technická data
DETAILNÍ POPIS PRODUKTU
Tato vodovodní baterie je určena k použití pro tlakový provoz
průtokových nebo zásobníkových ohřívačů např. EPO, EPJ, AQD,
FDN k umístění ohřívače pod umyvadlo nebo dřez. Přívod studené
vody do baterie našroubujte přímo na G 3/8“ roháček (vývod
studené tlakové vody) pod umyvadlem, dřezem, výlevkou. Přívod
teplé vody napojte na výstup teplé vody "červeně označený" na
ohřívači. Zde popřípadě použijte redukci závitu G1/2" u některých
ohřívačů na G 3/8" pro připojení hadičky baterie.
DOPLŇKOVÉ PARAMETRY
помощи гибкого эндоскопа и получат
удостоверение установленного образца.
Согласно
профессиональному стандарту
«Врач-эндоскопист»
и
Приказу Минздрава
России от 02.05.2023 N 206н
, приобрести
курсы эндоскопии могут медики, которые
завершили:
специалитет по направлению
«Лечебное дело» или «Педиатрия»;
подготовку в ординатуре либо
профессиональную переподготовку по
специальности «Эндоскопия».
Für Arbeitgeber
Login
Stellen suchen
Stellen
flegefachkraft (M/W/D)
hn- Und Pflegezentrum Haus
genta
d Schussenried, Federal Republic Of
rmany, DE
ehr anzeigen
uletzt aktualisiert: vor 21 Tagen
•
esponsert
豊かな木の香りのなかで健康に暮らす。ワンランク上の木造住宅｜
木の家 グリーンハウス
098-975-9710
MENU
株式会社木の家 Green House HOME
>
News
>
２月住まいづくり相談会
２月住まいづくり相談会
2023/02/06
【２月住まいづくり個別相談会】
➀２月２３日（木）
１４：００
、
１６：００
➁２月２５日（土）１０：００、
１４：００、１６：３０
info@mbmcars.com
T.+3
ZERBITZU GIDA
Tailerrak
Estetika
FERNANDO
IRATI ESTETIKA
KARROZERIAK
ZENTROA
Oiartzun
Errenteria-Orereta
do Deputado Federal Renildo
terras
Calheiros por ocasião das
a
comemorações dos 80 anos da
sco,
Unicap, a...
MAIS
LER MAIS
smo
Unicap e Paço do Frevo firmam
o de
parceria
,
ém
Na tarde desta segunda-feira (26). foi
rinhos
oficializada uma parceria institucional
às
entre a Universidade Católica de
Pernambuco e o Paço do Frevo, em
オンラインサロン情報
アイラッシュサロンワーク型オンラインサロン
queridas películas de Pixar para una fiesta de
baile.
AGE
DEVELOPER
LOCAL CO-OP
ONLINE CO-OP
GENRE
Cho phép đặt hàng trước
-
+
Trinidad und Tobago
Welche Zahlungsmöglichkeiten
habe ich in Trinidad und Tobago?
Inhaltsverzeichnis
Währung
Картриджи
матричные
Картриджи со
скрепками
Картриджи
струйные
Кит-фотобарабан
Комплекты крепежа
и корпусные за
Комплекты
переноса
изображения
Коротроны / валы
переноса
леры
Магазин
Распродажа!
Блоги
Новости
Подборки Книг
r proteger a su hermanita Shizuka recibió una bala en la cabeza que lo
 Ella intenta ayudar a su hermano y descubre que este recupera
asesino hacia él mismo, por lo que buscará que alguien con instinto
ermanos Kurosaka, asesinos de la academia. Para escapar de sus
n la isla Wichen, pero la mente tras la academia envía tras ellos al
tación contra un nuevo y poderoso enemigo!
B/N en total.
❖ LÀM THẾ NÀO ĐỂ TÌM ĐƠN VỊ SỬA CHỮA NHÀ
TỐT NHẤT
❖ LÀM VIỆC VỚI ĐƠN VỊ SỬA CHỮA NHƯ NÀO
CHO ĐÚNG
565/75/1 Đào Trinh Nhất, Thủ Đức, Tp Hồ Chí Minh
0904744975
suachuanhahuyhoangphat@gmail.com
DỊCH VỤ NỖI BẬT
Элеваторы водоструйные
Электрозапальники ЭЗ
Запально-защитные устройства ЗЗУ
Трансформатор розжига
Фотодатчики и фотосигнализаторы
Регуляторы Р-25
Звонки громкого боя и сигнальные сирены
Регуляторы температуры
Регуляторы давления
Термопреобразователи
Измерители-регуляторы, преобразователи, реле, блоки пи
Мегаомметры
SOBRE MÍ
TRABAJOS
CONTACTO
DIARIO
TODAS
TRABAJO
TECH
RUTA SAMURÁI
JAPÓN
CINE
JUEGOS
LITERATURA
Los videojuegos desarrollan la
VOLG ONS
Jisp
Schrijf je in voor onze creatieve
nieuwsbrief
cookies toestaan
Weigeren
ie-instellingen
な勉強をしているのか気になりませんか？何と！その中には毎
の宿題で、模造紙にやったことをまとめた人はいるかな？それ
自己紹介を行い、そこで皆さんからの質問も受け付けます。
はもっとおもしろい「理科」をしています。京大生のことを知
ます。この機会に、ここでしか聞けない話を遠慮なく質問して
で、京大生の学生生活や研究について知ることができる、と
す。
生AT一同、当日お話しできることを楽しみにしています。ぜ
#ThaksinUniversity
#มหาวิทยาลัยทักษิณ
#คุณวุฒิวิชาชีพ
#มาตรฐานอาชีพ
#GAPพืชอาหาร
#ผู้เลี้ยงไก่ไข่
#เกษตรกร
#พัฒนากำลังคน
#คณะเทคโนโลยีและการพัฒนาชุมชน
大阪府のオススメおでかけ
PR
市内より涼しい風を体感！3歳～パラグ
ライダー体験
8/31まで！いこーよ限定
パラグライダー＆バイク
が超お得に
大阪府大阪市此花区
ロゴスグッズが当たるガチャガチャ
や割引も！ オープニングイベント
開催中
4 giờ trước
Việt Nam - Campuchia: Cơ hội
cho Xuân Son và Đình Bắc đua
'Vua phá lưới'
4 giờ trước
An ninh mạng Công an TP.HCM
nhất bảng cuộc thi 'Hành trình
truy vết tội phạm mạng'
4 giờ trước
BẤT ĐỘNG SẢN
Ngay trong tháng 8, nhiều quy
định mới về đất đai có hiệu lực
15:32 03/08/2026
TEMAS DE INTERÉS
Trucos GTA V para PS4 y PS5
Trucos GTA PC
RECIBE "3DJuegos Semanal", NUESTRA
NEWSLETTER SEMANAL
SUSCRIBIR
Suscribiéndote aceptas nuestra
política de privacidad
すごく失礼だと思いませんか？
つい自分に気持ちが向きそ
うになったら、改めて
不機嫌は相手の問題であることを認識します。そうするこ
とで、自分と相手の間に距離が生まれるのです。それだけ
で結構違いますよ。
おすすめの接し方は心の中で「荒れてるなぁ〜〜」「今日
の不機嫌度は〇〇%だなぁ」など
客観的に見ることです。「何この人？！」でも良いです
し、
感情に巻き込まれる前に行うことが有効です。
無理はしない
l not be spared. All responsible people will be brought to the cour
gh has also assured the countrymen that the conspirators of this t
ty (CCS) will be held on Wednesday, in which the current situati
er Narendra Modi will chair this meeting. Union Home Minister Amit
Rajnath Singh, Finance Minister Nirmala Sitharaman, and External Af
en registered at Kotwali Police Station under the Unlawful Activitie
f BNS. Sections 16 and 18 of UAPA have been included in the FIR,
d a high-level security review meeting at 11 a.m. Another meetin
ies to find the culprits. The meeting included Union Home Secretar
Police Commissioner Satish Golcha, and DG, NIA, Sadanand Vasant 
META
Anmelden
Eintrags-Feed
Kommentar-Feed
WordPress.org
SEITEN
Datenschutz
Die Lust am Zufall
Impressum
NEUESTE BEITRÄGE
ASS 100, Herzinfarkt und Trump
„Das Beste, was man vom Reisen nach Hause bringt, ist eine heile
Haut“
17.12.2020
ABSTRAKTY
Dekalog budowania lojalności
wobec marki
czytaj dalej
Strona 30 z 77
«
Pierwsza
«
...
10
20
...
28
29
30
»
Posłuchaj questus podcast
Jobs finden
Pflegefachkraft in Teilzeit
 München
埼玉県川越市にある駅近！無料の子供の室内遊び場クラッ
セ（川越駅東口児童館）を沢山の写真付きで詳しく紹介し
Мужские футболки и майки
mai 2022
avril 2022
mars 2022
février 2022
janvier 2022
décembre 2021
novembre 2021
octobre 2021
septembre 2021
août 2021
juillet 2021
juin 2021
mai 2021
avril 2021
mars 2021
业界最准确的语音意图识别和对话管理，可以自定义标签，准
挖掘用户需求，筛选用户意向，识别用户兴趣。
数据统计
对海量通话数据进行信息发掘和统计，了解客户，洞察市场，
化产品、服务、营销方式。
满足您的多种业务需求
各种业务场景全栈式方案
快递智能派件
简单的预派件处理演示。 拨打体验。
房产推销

» Request: Please copy everything above, from the start of the records down to and including the line that contains "r proteger a".

» Exercise result:
technická data
DETAILNÍ POPIS PRODUKTU
Tato vodovodní baterie je určena k použití pro tlakový provoz
průtokových nebo zásobníkových ohřívačů např. EPO, EPJ, AQD,
FDN k umístění ohřívače pod umyvadlo nebo dřez. Přívod studené
vody do baterie našroubujte přímo na G 3/8“ roháček (vývod
studené tlakové vody) pod umyvadlem, dřezem, výlevkou. Přívod
teplé vody napojte na výstup teplé vody "červeně označený" na
ohřívači. Zde popřípadě použijte redukci závitu G1/2" u některých
ohřívačů na G 3/8" pro připojení hadičky baterie.
DOPLŇKOVÉ PARAMETRY
помощи гибкого эндоскопа и получат
удостоверение установленного образца.
Согласно
профессиональному стандарту
«Врач-эндоскопист»
и
Приказу Минздрава
России от 02.05.2023 N 206н
, приобрести
курсы эндоскопии могут медики, которые
завершили:
специалитет по направлению
«Лечебное дело» или «Педиатрия»;
подготовку в ординатуре либо
профессиональную переподготовку по
специальности «Эндоскопия».
Für Arbeitgeber
Login
Stellen suchen
Stellen
flegefachkraft (M/W/D)
hn- Und Pflegezentrum Haus
genta
d Schussenried, Federal Republic Of
rmany, DE
ehr anzeigen
uletzt aktualisiert: vor 21 Tagen
•
esponsert
豊かな木の香りのなかで健康に暮らす。ワンランク上の木造住宅｜
木の家 グリーンハウス
098-975-9710
MENU
株式会社木の家 Green House HOME
>
News
>
２月住まいづくり相談会
２月住まいづくり相談会
2023/02/06
【２月住まいづくり個別相談会】
➀２月２３日（木）
１４：００
、
１６：００
➁２月２５日（土）１０：００、
１４：００、１６：３０
info@mbmcars.com
T.+3
ZERBITZU GIDA
Tailerrak
Estetika
FERNANDO
IRATI ESTETIKA
KARROZERIAK
ZENTROA
Oiartzun
Errenteria-Orereta
do Deputado Federal Renildo
terras
Calheiros por ocasião das
a
comemorações dos 80 anos da
sco,
Unicap, a...
MAIS
LER MAIS
smo
Unicap e Paço do Frevo firmam
o de
parceria
,
ém
Na tarde desta segunda-feira (26). foi
rinhos
oficializada uma parceria institucional
às
entre a Universidade Católica de
Pernambuco e o Paço do Frevo, em
オンラインサロン情報
アイラッシュサロンワーク型オンラインサロン
queridas películas de Pixar para una fiesta de
baile.
AGE
DEVELOPER
LOCAL CO-OP
ONLINE CO-OP
GENRE
Cho phép đặt hàng trước
-
+
Trinidad und Tobago
Welche Zahlungsmöglichkeiten
habe ich in Trinidad und Tobago?
Inhaltsverzeichnis
Währung
Картриджи
матричные
Картриджи со
скрепками
Картриджи
струйные
Кит-фотобарабан
Комплекты крепежа
и корпусные за
Комплекты
переноса
изображения
Коротроны / валы
переноса
леры
Магазин
Распродажа!
Блоги
Новости
Подборки Книг
r proteger a su hermanita Shizuka recibió una bala en la cabeza que lo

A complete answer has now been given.